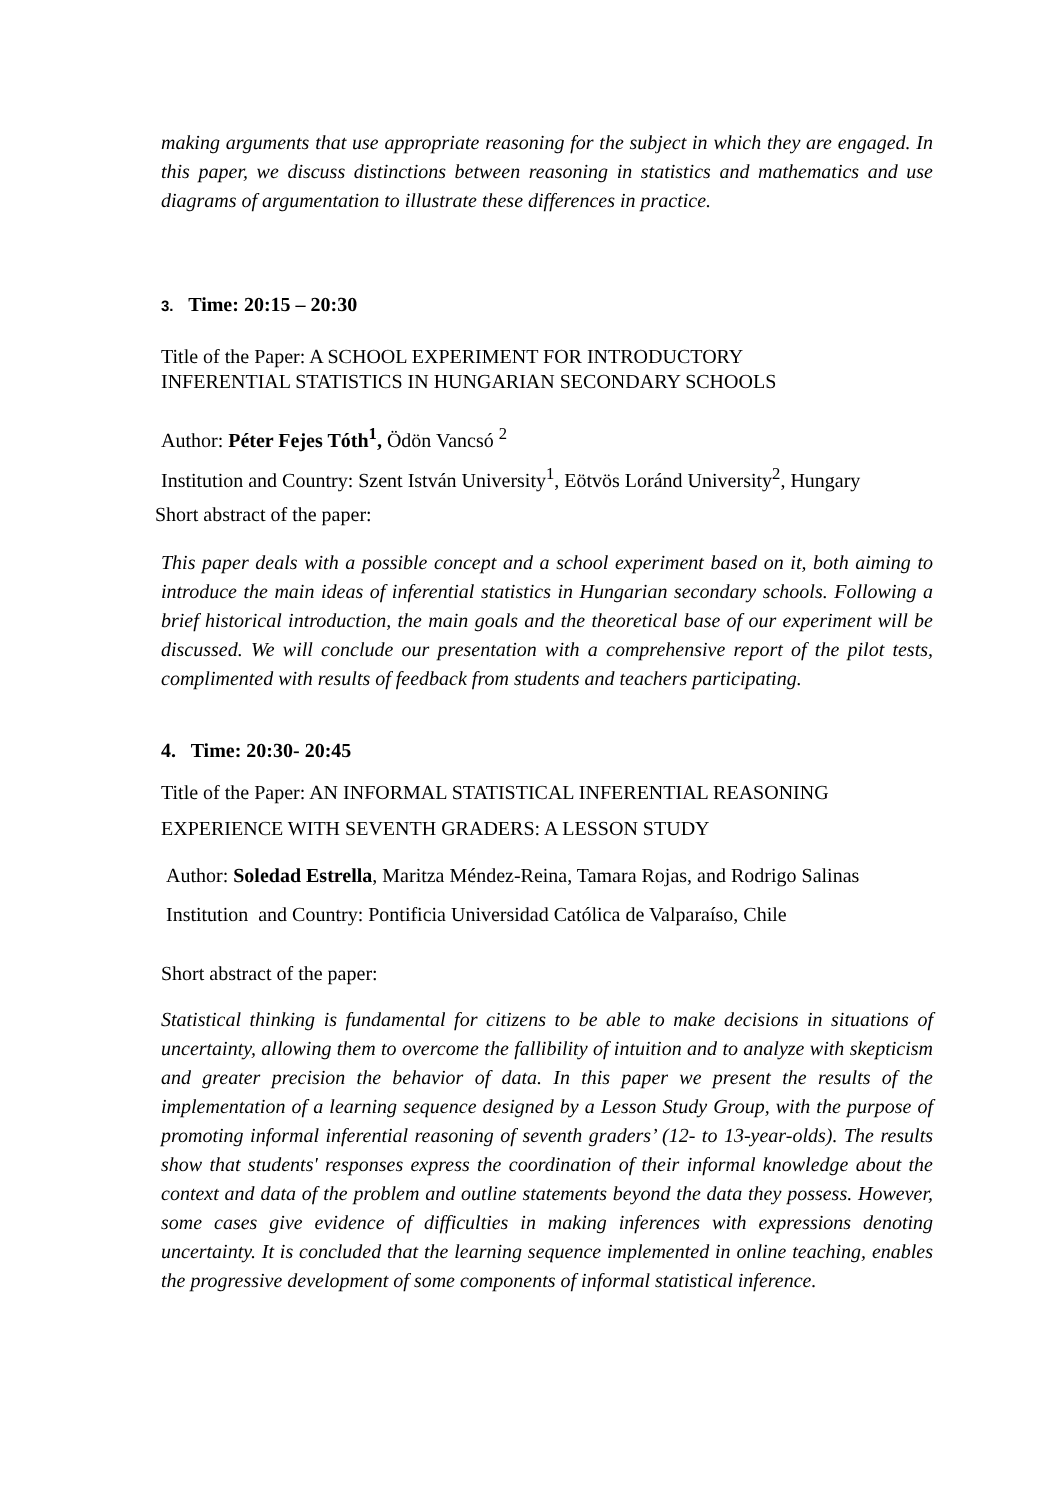making arguments that use appropriate reasoning for the subject in which they are engaged. In this paper, we discuss distinctions between reasoning in statistics and mathematics and use diagrams of argumentation to illustrate these differences in practice.
3. Time: 20:15 – 20:30
Title of the Paper: A SCHOOL EXPERIMENT FOR INTRODUCTORY
INFERENTIAL STATISTICS IN HUNGARIAN SECONDARY SCHOOLS
Author: Péter Fejes Tóth<sup>1</sup>, Ödön Vancsó <sup>2</sup>
Institution and Country: Szent István University<sup>1</sup>, Eötvös Loránd University<sup>2</sup>, Hungary
Short abstract of the paper:
This paper deals with a possible concept and a school experiment based on it, both aiming to introduce the main ideas of inferential statistics in Hungarian secondary schools. Following a brief historical introduction, the main goals and the theoretical base of our experiment will be discussed. We will conclude our presentation with a comprehensive report of the pilot tests, complimented with results of feedback from students and teachers participating.
4. Time: 20:30- 20:45
Title of the Paper: AN INFORMAL STATISTICAL INFERENTIAL REASONING EXPERIENCE WITH SEVENTH GRADERS: A LESSON STUDY
Author: Soledad Estrella, Maritza Méndez-Reina, Tamara Rojas, and Rodrigo Salinas
Institution and Country: Pontificia Universidad Católica de Valparaíso, Chile
Short abstract of the paper:
Statistical thinking is fundamental for citizens to be able to make decisions in situations of uncertainty, allowing them to overcome the fallibility of intuition and to analyze with skepticism and greater precision the behavior of data. In this paper we present the results of the implementation of a learning sequence designed by a Lesson Study Group, with the purpose of promoting informal inferential reasoning of seventh graders’ (12- to 13-year-olds). The results show that students' responses express the coordination of their informal knowledge about the context and data of the problem and outline statements beyond the data they possess. However, some cases give evidence of difficulties in making inferences with expressions denoting uncertainty. It is concluded that the learning sequence implemented in online teaching, enables the progressive development of some components of informal statistical inference.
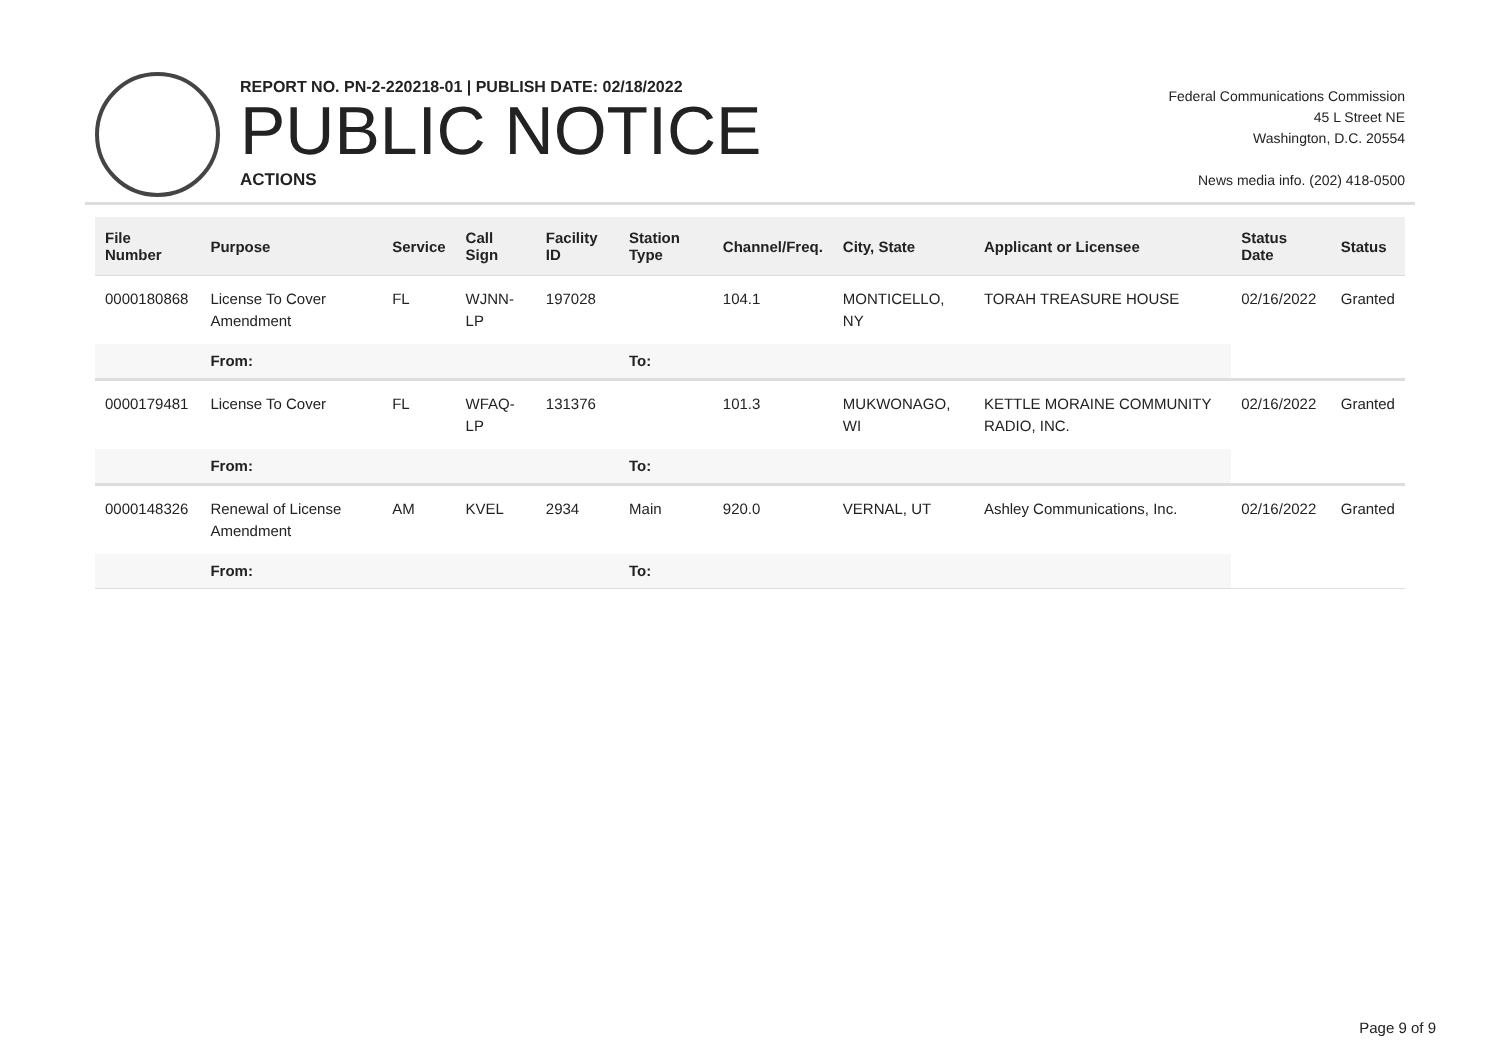REPORT NO. PN-2-220218-01 | PUBLISH DATE: 02/18/2022
PUBLIC NOTICE
ACTIONS
Federal Communications Commission
45 L Street NE
Washington, D.C. 20554
News media info. (202) 418-0500
| File Number | Purpose | Service | Call Sign | Facility ID | Station Type | Channel/Freq. | City, State | Applicant or Licensee | Status Date | Status |
| --- | --- | --- | --- | --- | --- | --- | --- | --- | --- | --- |
| 0000180868 | License To Cover Amendment | FL | WJNN-LP | 197028 | | 104.1 | MONTICELLO, NY | TORAH TREASURE HOUSE | 02/16/2022 | Granted |
| | From: | | | | To: | | | | | |
| 0000179481 | License To Cover | FL | WFAQ-LP | 131376 | | 101.3 | MUKWONAGO, WI | KETTLE MORAINE COMMUNITY RADIO, INC. | 02/16/2022 | Granted |
| | From: | | | | To: | | | | | |
| 0000148326 | Renewal of License Amendment | AM | KVEL | 2934 | Main | 920.0 | VERNAL, UT | Ashley Communications, Inc. | 02/16/2022 | Granted |
| | From: | | | | To: | | | | | |
Page 9 of 9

→ **Aim of the exercise**: The entire listing is to be printed exactly, with each picture omitted.

→ **Solution to this exercise**:
making arguments that use appropriate reasoning for the subject in which they are engaged. In this paper, we discuss distinctions between reasoning in statistics and mathematics and use diagrams of argumentation to illustrate these differences in practice.
3. Time: 20:15 – 20:30
Title of the Paper: A SCHOOL EXPERIMENT FOR INTRODUCTORY
INFERENTIAL STATISTICS IN HUNGARIAN SECONDARY SCHOOLS
Author: Péter Fejes Tóth<sup>1</sup>, Ödön Vancsó <sup>2</sup>
Institution and Country: Szent István University<sup>1</sup>, Eötvös Loránd University<sup>2</sup>, Hungary
Short abstract of the paper:
This paper deals with a possible concept and a school experiment based on it, both aiming to introduce the main ideas of inferential statistics in Hungarian secondary schools. Following a brief historical introduction, the main goals and the theoretical base of our experiment will be discussed. We will conclude our presentation with a comprehensive report of the pilot tests, complimented with results of feedback from students and teachers participating.
4. Time: 20:30- 20:45
Title of the Paper: AN INFORMAL STATISTICAL INFERENTIAL REASONING EXPERIENCE WITH SEVENTH GRADERS: A LESSON STUDY
Author: Soledad Estrella, Maritza Méndez-Reina, Tamara Rojas, and Rodrigo Salinas
Institution and Country: Pontificia Universidad Católica de Valparaíso, Chile
Short abstract of the paper:
Statistical thinking is fundamental for citizens to be able to make decisions in situations of uncertainty, allowing them to overcome the fallibility of intuition and to analyze with skepticism and greater precision the behavior of data. In this paper we present the results of the implementation of a learning sequence designed by a Lesson Study Group, with the purpose of promoting informal inferential reasoning of seventh graders’ (12- to 13-year-olds). The results show that students' responses express the coordination of their informal knowledge about the context and data of the problem and outline statements beyond the data they possess. However, some cases give evidence of difficulties in making inferences with expressions denoting uncertainty. It is concluded that the learning sequence implemented in online teaching, enables the progressive development of some components of informal statistical inference.
REPORT NO. PN-2-220218-01 | PUBLISH DATE: 02/18/2022
PUBLIC NOTICE
ACTIONS
Federal Communications Commission
45 L Street NE
Washington, D.C. 20554
News media info. (202) 418-0500
| File Number | Purpose | Service | Call Sign | Facility ID | Station Type | Channel/Freq. | City, State | Applicant or Licensee | Status Date | Status |
| --- | --- | --- | --- | --- | --- | --- | --- | --- | --- | --- |
| 0000180868 | License To Cover Amendment | FL | WJNN-LP | 197028 | | 104.1 | MONTICELLO, NY | TORAH TREASURE HOUSE | 02/16/2022 | Granted |
| | From: | | | | To: | | | | | |
| 0000179481 | License To Cover | FL | WFAQ-LP | 131376 | | 101.3 | MUKWONAGO, WI | KETTLE MORAINE COMMUNITY RADIO, INC. | 02/16/2022 | Granted |
| | From: | | | | To: | | | | | |
| 0000148326 | Renewal of License Amendment | AM | KVEL | 2934 | Main | 920.0 | VERNAL, UT | Ashley Communications, Inc. | 02/16/2022 | Granted |
| | From: | | | | To: | | | | | |
Page 9 of 9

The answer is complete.